The AFCC has many state chapters which conduct conferences, seminars and workshops on their “latest” practices for handling divorce, custody and related family & children litigation.  Most of the identified AFCC professional members routinely practice anti-woman, pro-abuser father PAS tactics against mothers who complain of child abuse by the father.  Most have a documented history of rubber-stamping every mother as an mentally unstable alienator who is the cause of all the problem and unfit to be around her children.  Of course, they know the truth of what they are really doing – is to trump up reasons to make the mother look bad so they can justify recommending sole custody a father accused of domestic violence, child abuse or support delinquencies
 
{{GOt those 3 avenues?  Domestic Violence, Child Abuse, Child Support arrears.  She protests, on behalf of the kids, she loses contact with them.  More business for the court.  Alternately, for a supervised visitation center, another “racket” as far as I am concerned.  LetsGetHonest speaking in that regard, not everyone agrees with me on that.  Jack Straton, Ph.D. and a few others seem to have already, though…”What’s Fair for Children of Abusive Men?”}}
 
This tactic actually works well for them, because so many people are inclined to believe that women can’t take the pressure of martial break-up they “go-crazy”, imagine or even fabricate problems in their attempt to “get-back’ at him.  These tactics are effective against even professional and prominent women.  The commonly heard “bitter custody dispute”  really means: “crazy lying accusatory woman” who drives the man to violence out of shear frustration (lets call this the Alec Baldwin excuse)
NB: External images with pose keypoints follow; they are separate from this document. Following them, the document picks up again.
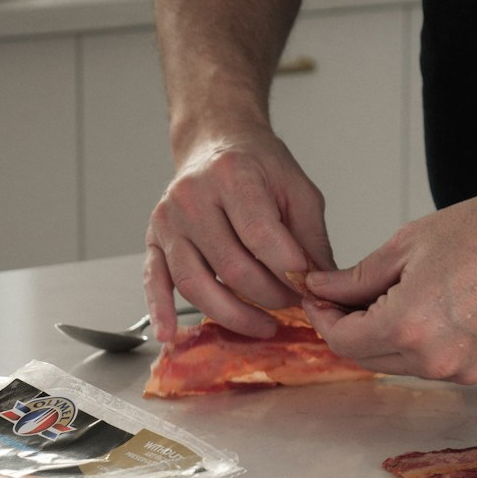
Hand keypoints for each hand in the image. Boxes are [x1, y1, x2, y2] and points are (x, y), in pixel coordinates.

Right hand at [144, 126, 334, 340]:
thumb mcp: (298, 191)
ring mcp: (169, 221)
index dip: (288, 271)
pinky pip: (154, 280)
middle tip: (292, 303)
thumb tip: (323, 287)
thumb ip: (311, 238)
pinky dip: (160, 310)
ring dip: (234, 314)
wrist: (216, 142)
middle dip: (269, 296)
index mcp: (233, 177)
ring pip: (196, 283)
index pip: (261, 237)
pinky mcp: (153, 239)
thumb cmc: (259, 167)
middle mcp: (193, 197)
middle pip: (231, 267)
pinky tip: (169, 334)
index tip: (309, 288)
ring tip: (264, 325)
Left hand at [301, 192, 476, 383]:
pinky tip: (433, 313)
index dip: (324, 319)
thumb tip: (320, 289)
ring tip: (396, 300)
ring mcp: (464, 370)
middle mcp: (435, 359)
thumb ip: (355, 278)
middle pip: (368, 360)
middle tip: (347, 299)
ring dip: (388, 340)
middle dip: (352, 330)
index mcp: (408, 325)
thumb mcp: (404, 246)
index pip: (343, 341)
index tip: (320, 299)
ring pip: (403, 366)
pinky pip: (439, 367)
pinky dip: (425, 346)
{{YOU WANT TO HELP KIDS?  TRACK THEM THAR FUNDS AND DO SOMETHING ABOUT IT….}}

###

Left from previous news release above…
StopFamilyViolence. org is a national activist organization that works to ensure safety, justice, accountability and healing for victims of family violence. Irene Weiser coordinates the Family Court Reform Coalition, a coalition of advocates, professionals and organizations formed in response to the national crisis in the custody court system, where all too often, judge’s order children to live with abusers and punish, silence, or jail the parent who tries to protect the children from harm.

Irene Weiser
Executive Director
StopFamilyViolence.org
331 W. 57th St #518
New York, NY 10019
iw@stopfamilyviolence.org 

 

OK, my commentary again.  See next post (11-17-09) for next installment in this fiasco (or, business as usual, depending on one’s perspective)….

This mother eventually DID go to jail for failing to force her underaged daughter to allow her father to force himself on her, drive drunk, and other forms of child abuse.  What a few judges with an agenda can do in a system that allows this . . . .  We were pissed off, appropriately.  I’m tired of that!  This mother was sentenced to jail, in 30-day stints, until her girl went back for more of the same (as I heard it). 

When the girl caved in, her mother was released.  This story is still unfolding. 

USA, folks, this is not Guantanamo, this is motherhood, USA.  And she wasn’t even a single parent, this time.  How’d you like to marry into that situation? 

Unjustice and abuse affects EVERYONE….

It affects the next generation, assuming they live that long. 

Over the past decade or so, researchers at McGill University in Montreal, led by Michael Meaney, have shown that affectionate mothering alters the expression of genes in animals, allowing them to dampen their physiological response to stress. These biological buffers are then passed on to the next generation: rodents and nonhuman primates biologically primed to handle stress tend to be more nurturing to their own offspring, Dr. Meaney and other researchers have found.

Now, for the first time, they have direct evidence that the same system is at work in humans. In a study of people who committed suicide published Sunday in the journal Nature Neuroscience, researchers in Montreal report that people who were abused or neglected as children showed genetic alterations that likely made them more biologically sensitive to stress.